== GIVEN INFORMATION ==
* * * * * * *

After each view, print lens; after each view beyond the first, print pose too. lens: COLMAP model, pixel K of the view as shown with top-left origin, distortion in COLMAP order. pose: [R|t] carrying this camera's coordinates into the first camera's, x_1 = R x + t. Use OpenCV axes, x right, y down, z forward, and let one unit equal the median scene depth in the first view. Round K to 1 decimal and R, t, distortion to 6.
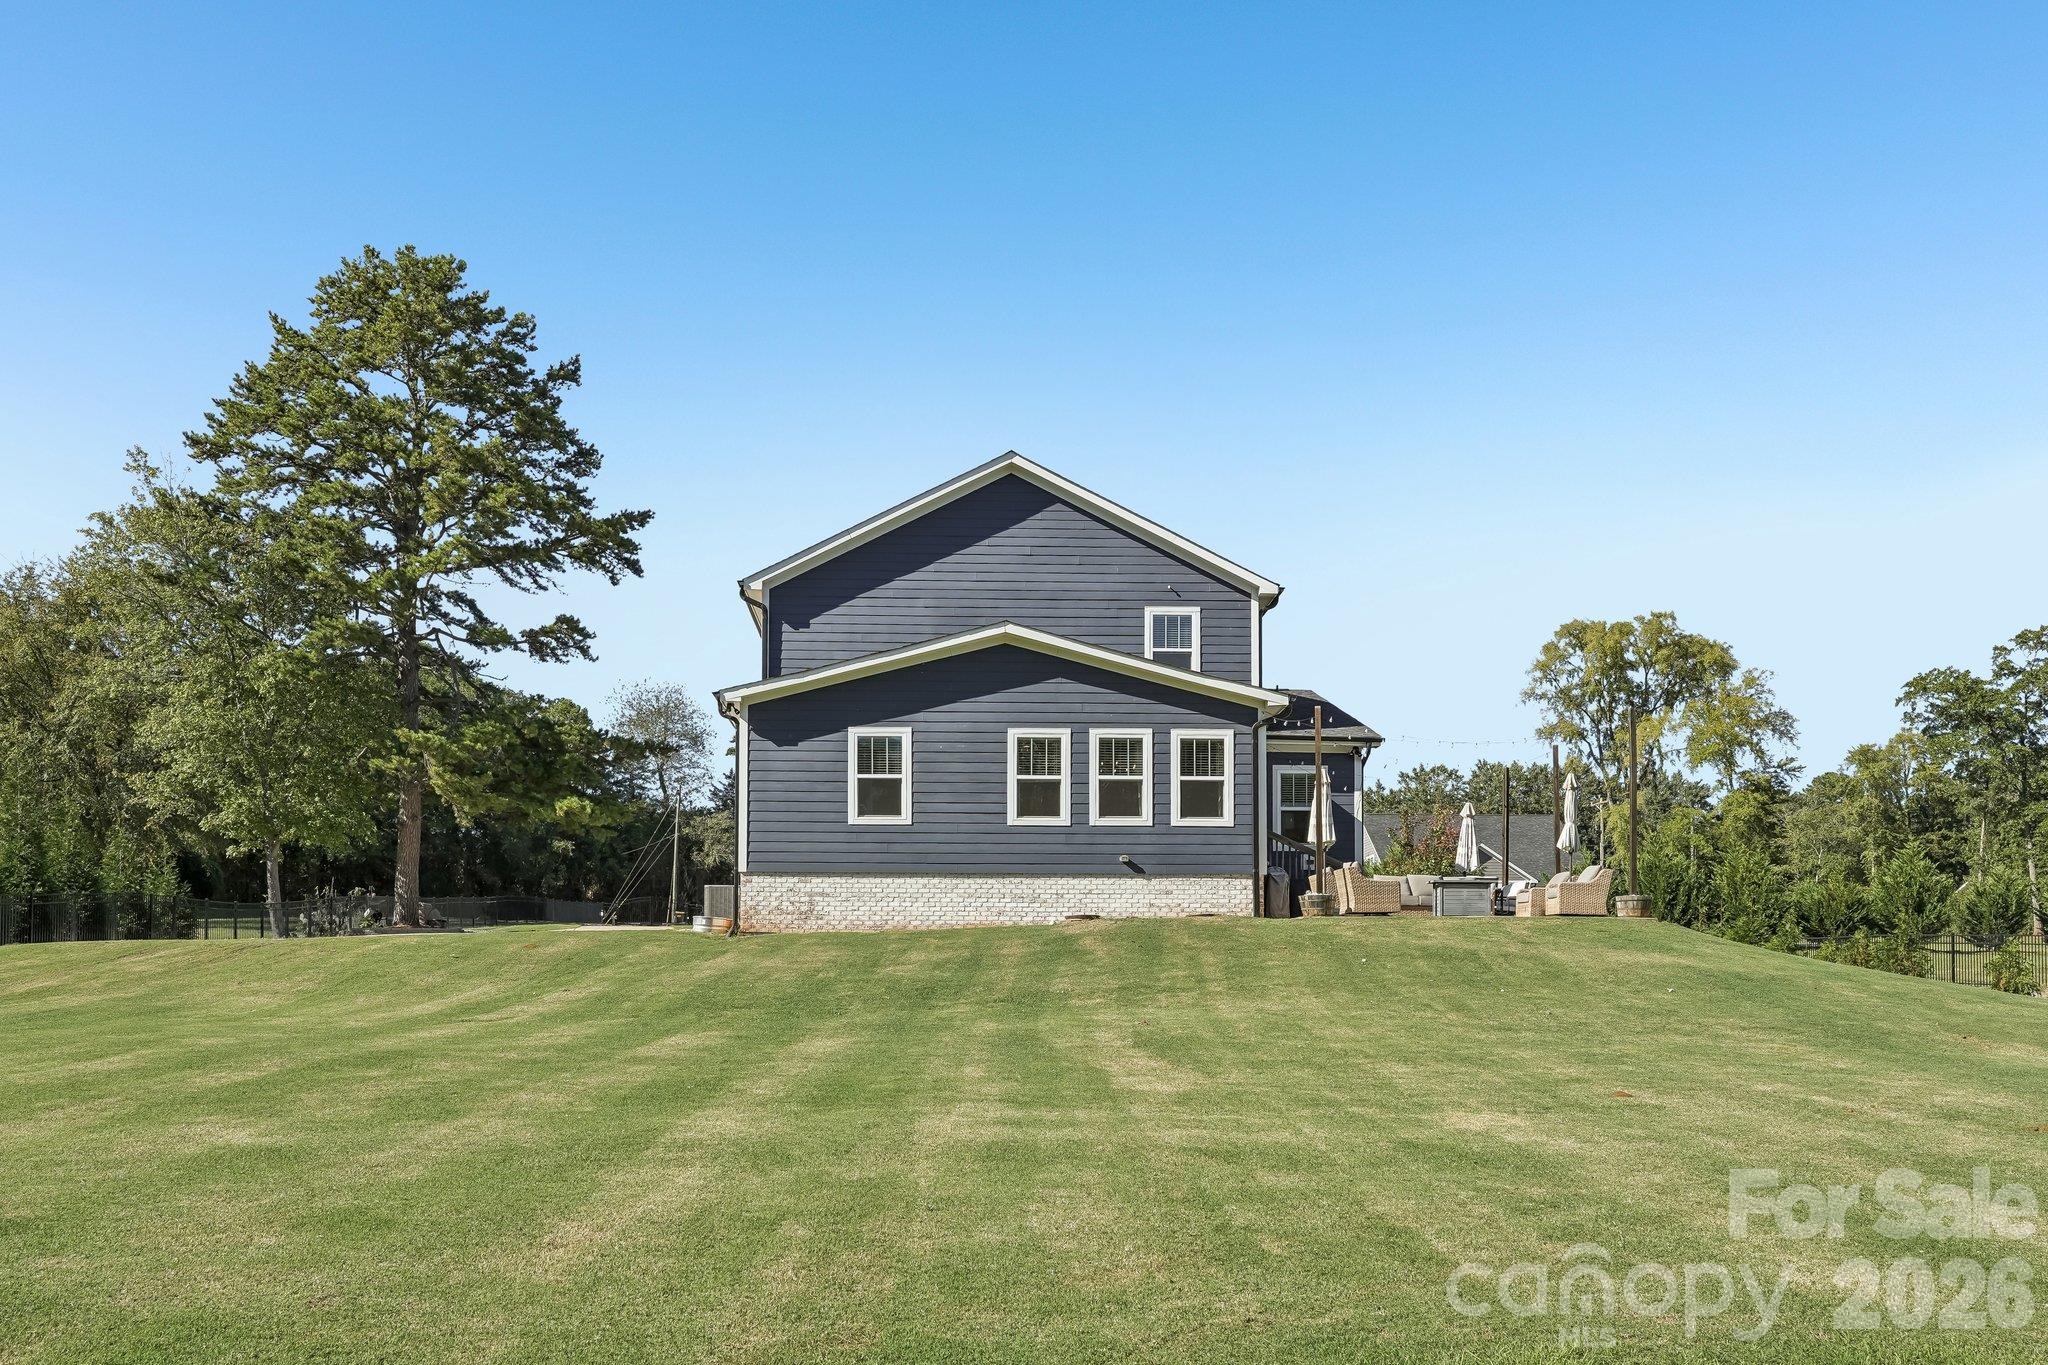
lens RADIAL K [[1781.2, 0, 1024.1], [0, 1781.2, 685.2], [0, 0, 1]] dist [0.017470, 0.000701]
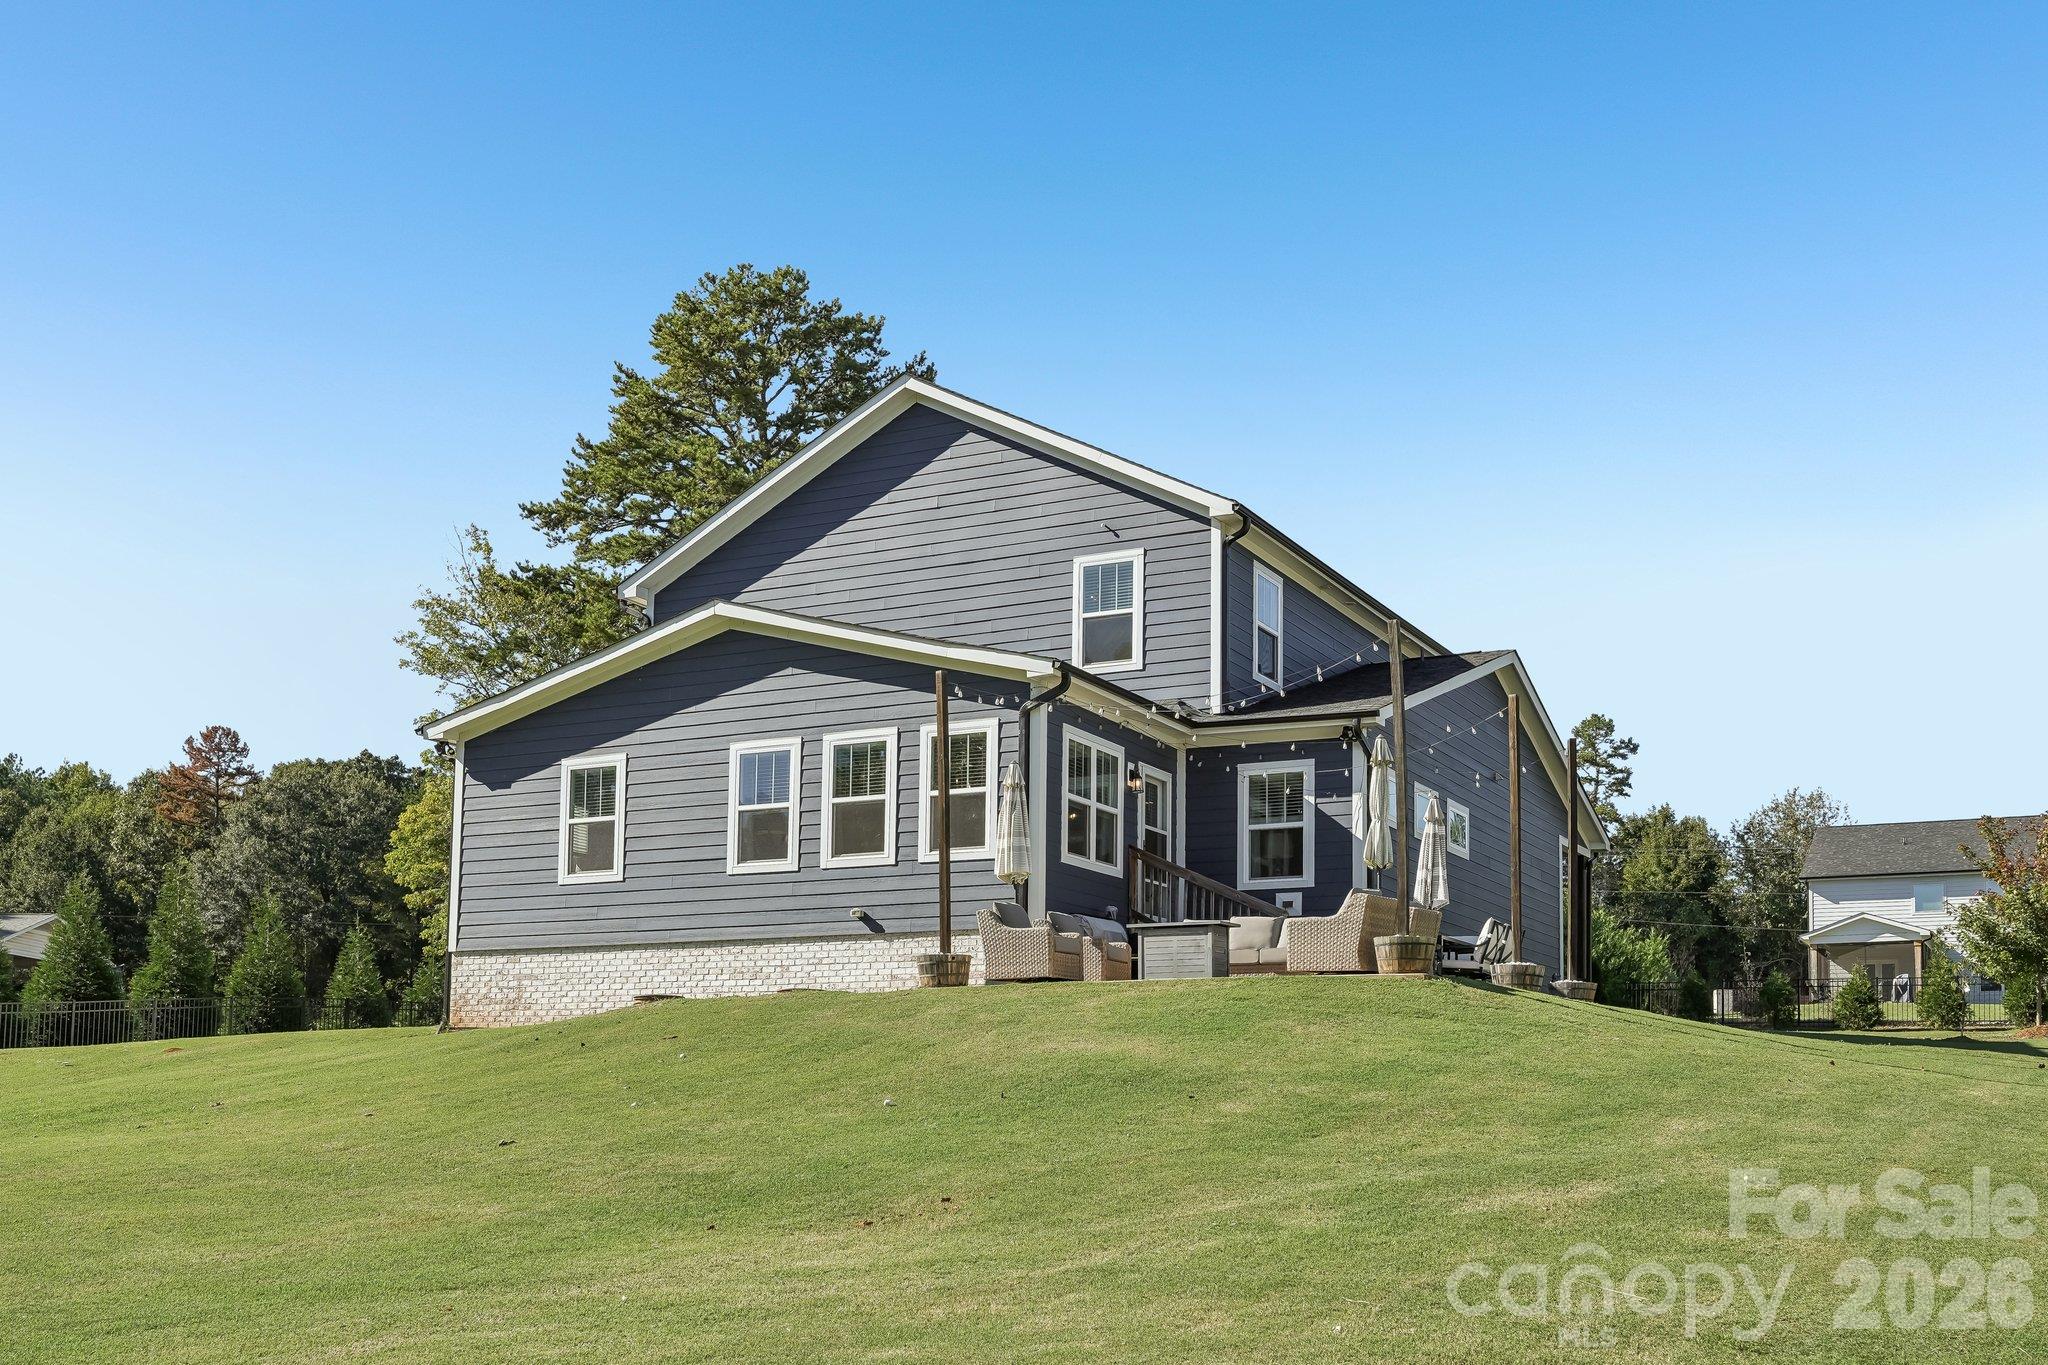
lens RADIAL K [[2062.0, 0, 1024.0], [0, 2062.0, 679.8], [0, 0, 1]] dist [-0.011974, 0.000000]
pose [[0.882895, -0.098392, -0.459147, 0.493275], [0.086366, 0.995146, -0.047178, 0.048793], [0.461561, 0.001999, 0.887106, 0.299719]]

* * * * * * *

== EXERCISE ==
Reproduce the listing above word for word, leaving out the pictures.

== WRITTEN SOLUTION ==
After each view, print lens; after each view beyond the first, print pose too. lens: COLMAP model, pixel K of the view as shown with top-left origin, distortion in COLMAP order. pose: [R|t] carrying this camera's coordinates into the first camera's, x_1 = R x + t. Use OpenCV axes, x right, y down, z forward, and let one unit equal the median scene depth in the first view. Round K to 1 decimal and R, t, distortion to 6.
lens RADIAL K [[1781.2, 0, 1024.1], [0, 1781.2, 685.2], [0, 0, 1]] dist [0.017470, 0.000701]
lens RADIAL K [[2062.0, 0, 1024.0], [0, 2062.0, 679.8], [0, 0, 1]] dist [-0.011974, 0.000000]
pose [[0.882895, -0.098392, -0.459147, 0.493275], [0.086366, 0.995146, -0.047178, 0.048793], [0.461561, 0.001999, 0.887106, 0.299719]]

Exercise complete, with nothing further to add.